Chai Snickerdoodle Cookies
These chai snickerdoodle cookies are a warm, spiced twist on a timeless favorite. Made with fragrant chai masala powder, nutty brown butter, and a hint of Greek yogurt for extra chew, they strike the perfect balance between soft and crisp. Each cookie is rolled in a spiced sugar coating that adds a touch of crunch and a big dose of cozy flavor. With aromatic notes of cardamom, cinnamon, and ginger, these cookies taste like a mug of chai in cookie form.
Tasty Team
Total Time
1 hr
1 hr
Prep Time
50 minutes
50 min
Cook Time
10 minutes
10 min

Total Time
1 hr
1 hr
Prep Time
50 minutes
50 min
Cook Time
10 minutes
10 min
Ingredients
for 16 cookies
Cookie Dough:
- 2 ½ cups bread flour
- 3 tablespoons chai masala powder
- 2 teaspoons cream of tartar
- 1 teaspoon baking soda
- ½ teaspoon kosher salt
- 1 cup unsalted butter
- 1 cup packed dark brown sugar
- ½ cup granulated sugar
- 1 large egg
- 1 large egg yolk
- 1 tablespoon plain whole-milk Greek yogurt
- 2 teaspoons vanilla extract
Rolling Mixture:
- ⅓ cup cane sugar
- 2 tablespoons chai masala powder
Nutrition Info
- Calories 243
- Fat 12g
- Carbs 29g
- Fiber 16g
- Sugar 15g
- Protein 3g
Estimated values based on one serving size.
Preparation
- Preheat the oven to 350°F (180°C). Line 2 baking sheets with parchment paper, and set aside.
- Make the cookie dough: Whisk together the flour, masala powder, cream of tartar, baking soda, and salt in a medium bowl. Set aside.
- Melt the butter in a saucepan over medium heat. Cook, whisking constantly, for about 5 minutes, or until the butter turns golden brown and develops a sweet, nutty aroma. Remove from heat. Immediately transfer the browned butter to a heatproof bowl. Let cool to room temperature, about 10 minutes.
- Place the cooled browned butter, brown sugar, and granulated sugar in a large bowl. Beat with a hand mixer with a whisk attachment on medium speed until fully incorporated, about 2 minutes. Add the egg, yolk, yogurt, and vanilla. Beat on medium speed until the mixture begins to thicken, about 2 minutes.
- Add half of the flour mixture to the browned butter mixture, beating on low speed until incorporated, about 1 minute. Add the remaining flour mixture, and stir together using a rubber spatula until combined. Allow the dough to rest at room temperature for 30 minutes. This will fully hydrate the dry ingredients and result in a deeper flavor.
- Make the rolling mixture: Stir together the sugar and masala powder in a bowl. Set aside.
- Using a #30 cookie scoop or a tablespoon, scoop the cookie dough into 2-tablespoon portions. Roll each scoop into a ball (you’ll have 16 total).
- Roll the dough balls in the rolling mixture to thoroughly coat. Arrange the coated dough balls 2 inches apart on the prepared baking sheets.

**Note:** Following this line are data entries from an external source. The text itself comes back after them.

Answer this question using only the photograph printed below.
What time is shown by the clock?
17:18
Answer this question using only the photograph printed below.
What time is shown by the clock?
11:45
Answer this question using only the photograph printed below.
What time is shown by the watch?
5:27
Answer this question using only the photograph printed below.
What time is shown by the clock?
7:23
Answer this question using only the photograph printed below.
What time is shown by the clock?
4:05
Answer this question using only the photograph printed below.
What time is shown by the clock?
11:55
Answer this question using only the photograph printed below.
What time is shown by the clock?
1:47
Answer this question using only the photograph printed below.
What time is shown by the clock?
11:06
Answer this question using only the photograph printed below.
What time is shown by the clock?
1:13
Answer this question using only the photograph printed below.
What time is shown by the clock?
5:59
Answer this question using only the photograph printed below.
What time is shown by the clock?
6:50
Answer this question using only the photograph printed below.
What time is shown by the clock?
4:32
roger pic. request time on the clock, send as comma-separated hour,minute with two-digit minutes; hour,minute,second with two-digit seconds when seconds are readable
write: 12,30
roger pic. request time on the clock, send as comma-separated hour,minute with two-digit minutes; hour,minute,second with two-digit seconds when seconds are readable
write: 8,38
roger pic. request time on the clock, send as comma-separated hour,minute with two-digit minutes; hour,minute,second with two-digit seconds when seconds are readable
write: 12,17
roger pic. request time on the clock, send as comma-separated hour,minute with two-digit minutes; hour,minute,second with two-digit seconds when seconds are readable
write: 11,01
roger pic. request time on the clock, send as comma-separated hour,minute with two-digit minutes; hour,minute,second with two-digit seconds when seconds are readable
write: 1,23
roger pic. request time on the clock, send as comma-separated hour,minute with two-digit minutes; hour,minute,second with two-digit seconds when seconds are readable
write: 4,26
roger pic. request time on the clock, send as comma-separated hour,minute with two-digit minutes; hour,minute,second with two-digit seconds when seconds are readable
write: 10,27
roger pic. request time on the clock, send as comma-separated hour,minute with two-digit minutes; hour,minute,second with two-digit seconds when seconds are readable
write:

- Working in 2 batches, bake the cookies on the middle oven rack for about 10 minutes, until the edges of the cookies begin to turn golden brown. (The cookies may appear slightly underdone in the center, but they will continue to bake after being removed from the oven.) For crispier cookies, extend the baking time by 2 minutes. Remove from the oven, and let the cookies cool for 10 minutes on the baking sheet.
- Transfer the cooled cookies to a wire rack, and let cool to room temperature, about 1 hour. Store the cookies in an airtight container at room temperature for up to 5 days, or in the refrigerator for up to 7 days. For longer storage, freeze them in a freezer-safe airtight container, using parchment paper between layers to prevent sticking. Cookies can be frozen for up to 3 months.
- Enjoy!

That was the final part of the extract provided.